I believe Walter Koenig related in his book Chekov's Enterprise that he'd push button colors that fit his mood: blue when he was blue, red when he was angry, etc.

The helm is seriously the silliest console on the bridge because it's the one that has no readouts other than the pop-up scope...and in order to install that they removed a bunch of buttons from Sulu's station.
 
^ Agreed. When you think of all the trouble they went to with everything else, wouldn't they have defined clusters of buttons devoted to certain ship functions? It's effect would be "subconscious consistency". They didn't do that... so the actors decided to create their own "patterns". You obviously need to make it look like you're doing something legitimate, not just pressing random buttons, otherwise it looks a bit silly.

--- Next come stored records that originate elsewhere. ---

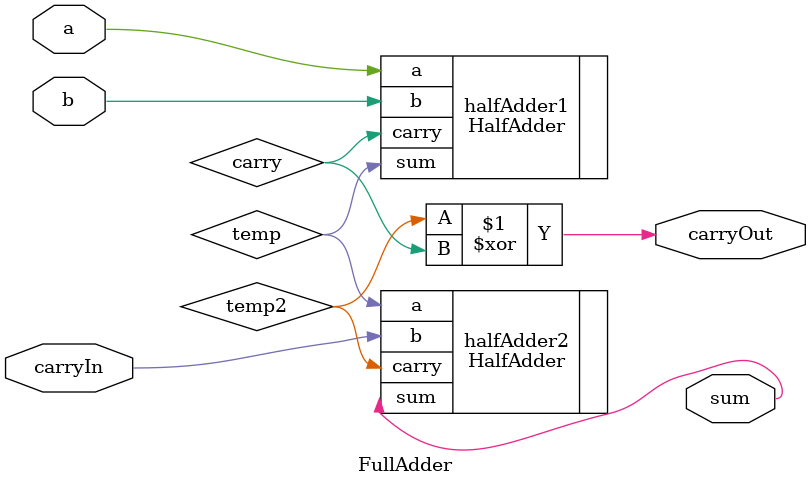
<source format=v>
`timescale 1ns / 1ps

module FullAdder(
    input a,
    input b,
    input carryIn,
    output sum,
    output carryOut
    );
    wire carry;
    wire temp1;
    wire temp2;
    
    HalfAdder halfAdder1 ( .a(a), .b(b), .sum(temp), .carry(carry));
    HalfAdder halfAdder2 ( .a(temp), .b(carryIn), .sum(sum), .carry(temp2));
    
    assign carryOut = temp2 ^ carry;
    
endmodule

</source>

There was a scene... can't remember which episode, where Sulu starts rapping in a mostly linear fashion a whole bunch of buttons, with no sound effects. It looked so silly, because the task he was supposed to be doing didn't seem to "match up" with the script dialog. But that was more of an exception.

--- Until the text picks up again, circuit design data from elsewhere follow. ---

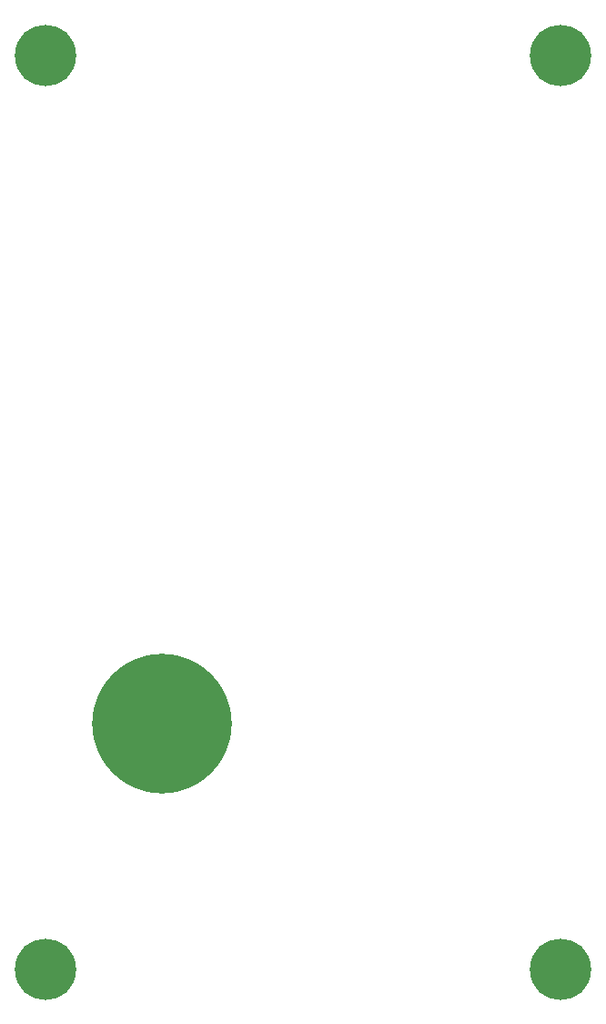
<source format=gbr>
%TF.GenerationSoftware,KiCad,Pcbnew,9.0.5-9.0.5~ubuntu24.04.1*%
%TF.CreationDate,2025-10-22T14:00:19+02:00*%
%TF.ProjectId,misrc_v2.5_back_panel,6d697372-635f-4763-922e-355f6261636b,rev?*%
%TF.SameCoordinates,Original*%
%TF.FileFunction,Soldermask,Top*%
%TF.FilePolarity,Negative*%
%FSLAX46Y46*%
G04 Gerber Fmt 4.6, Leading zero omitted, Abs format (unit mm)*
G04 Created by KiCad (PCBNEW 9.0.5-9.0.5~ubuntu24.04.1) date 2025-10-22 14:00:19*
%MOMM*%
%LPD*%
G01*
G04 APERTURE LIST*
%ADD10C,13.000000*%
%ADD11C,5.700000*%
G04 APERTURE END LIST*
D10*
%TO.C,H5*%
X64850000Y-119207600D03*
%TD*%
D11*
%TO.C,H2*%
X54000000Y-142000000D03*
%TD*%
%TO.C,H1*%
X54000000Y-57000000D03*
%TD*%
%TO.C,H4*%
X102000000Y-57000000D03*
%TD*%
%TO.C,H3*%
X102000000Y-142000000D03*
%TD*%
M02*

</source>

It's interesting to look at this in TNG. Of course there you see "touch" controls laid out in some kind of operational fashion. And there's a certain head, eye, hand movement the actors follow to make it look like they're really doing something. If you pay attention, it sometimes look like there's a predefined set of movements.
 
I think they did most of the time to just look impressive and to give an air that they knew what they were doing. It was that or they had invented a new type of Simon Says game.
 
It's interesting to look at this in TNG. Of course there you see "touch" controls laid out in some kind of operational fashion. And there's a certain head, eye, hand movement the actors follow to make it look like they're really doing something. If you pay attention, it sometimes look like there's a predefined set of movements.

I believe that tradition started up with TMP, where an effort was made to lay out all the control panels realistically, complete with detailed manuals calling out which part of the consoles did what (IIRC, a young Rick Sternbach was once called onto the set as they were filming the travel pod sequence so he could tell James Doohan which buttons he was supposed to push). The Okuda-era consoles had more of a theory about how the interface worked (you tapped buttons, dragged your finger along sliders, that sort of thing).
 
To retroactively give it a realistic flair, we could say that the buttons were indeed generic - and user-configurable!

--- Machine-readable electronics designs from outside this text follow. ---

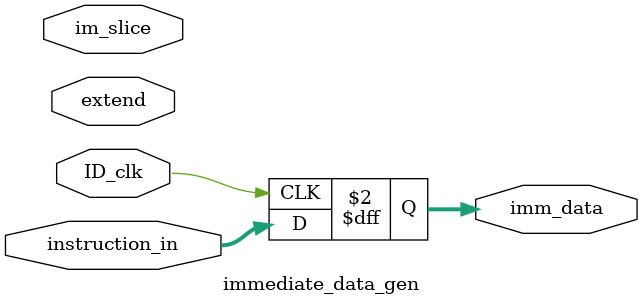
<source format=v>
`timescale 1ns / 1ps


module immediate_data_gen(
    input ID_clk,
    input [1:0] extend,
    input [2:0] im_slice,
    input [31:0] instruction_in,
    output reg [31:0] imm_data
    );
    
    always @(posedge ID_clk)
        begin
            imm_data<= instruction_in; //set the proper bit pattern
        end
        
endmodule

</source>
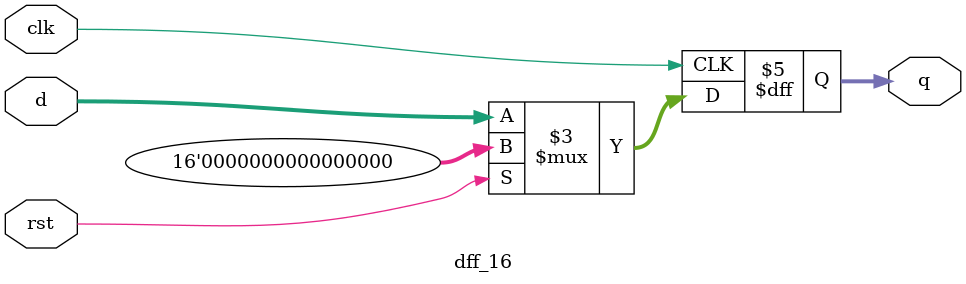
<source format=v>
module dff_16 (
    input clk,          // Clock input
    input rst,          // Synchronous reset input (active high)
    input [15:0] d,     // 16-bit data input
    output reg [15:0] q // 16-bit data output
);

always @(posedge clk) begin
    if (rst) 
        q <= 16'b0;  // Reset all bits to 0
    else 
        q <= d;       // Latch input data to output
end

endmodule

</source>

No need for labeling or clustering when each of the buttons could quite conceivably feature its own, adjustable label. When Sulu sits at the helm station, he simply inserts his personal keycard or key combination, and suddenly the buttons in the upper left hand corner gain labels indicating they are for weapons control, while the lower right becomes helm directional control. When it's Lieutenant Lemlieway's turn, he inserts a different keycard or combo, and gets a different keyboard.

Basically the same as the flat panels of TNG, then, only with tactile feedback because the buttons are raised.

"Self-labeling keys" are a common feature in desktop phones or "phone exchanges" today, although these typically involve ordinary buttons next to a separate display. However, buttons with tiny built-in text displays are also on the market, and are considered more reliable than touchscreens and other such complex and heavily software-reliant user-customizable interfaces.

Timo Saloniemi
 
As I recalled, and just confirmed on the blueprint, the helm buttons change function depending on which overlay is currently active. As it says on the bottom of the sheet "As you push the 6 buttons along the bottom of the helm function panel (numbers 31-36) the functions of the other 30 buttons above them change as noted.

So, you don't have 1 panel with 36 buttons. You have 6 panels with 30 buttons each for a total of 180 different buttons. Sounds like Timo's self labelling buttons would be a good idea.
 
It's something that we could plausibly "fail to see" even if it "really" were there...

Similarly, those nice little data cartridges might well have labels that become visible when one squeezes the cartridge, or slides one's finger along the side, etc. The seemingly least high-tech bits of TOS technology might in fact be the most futuristic.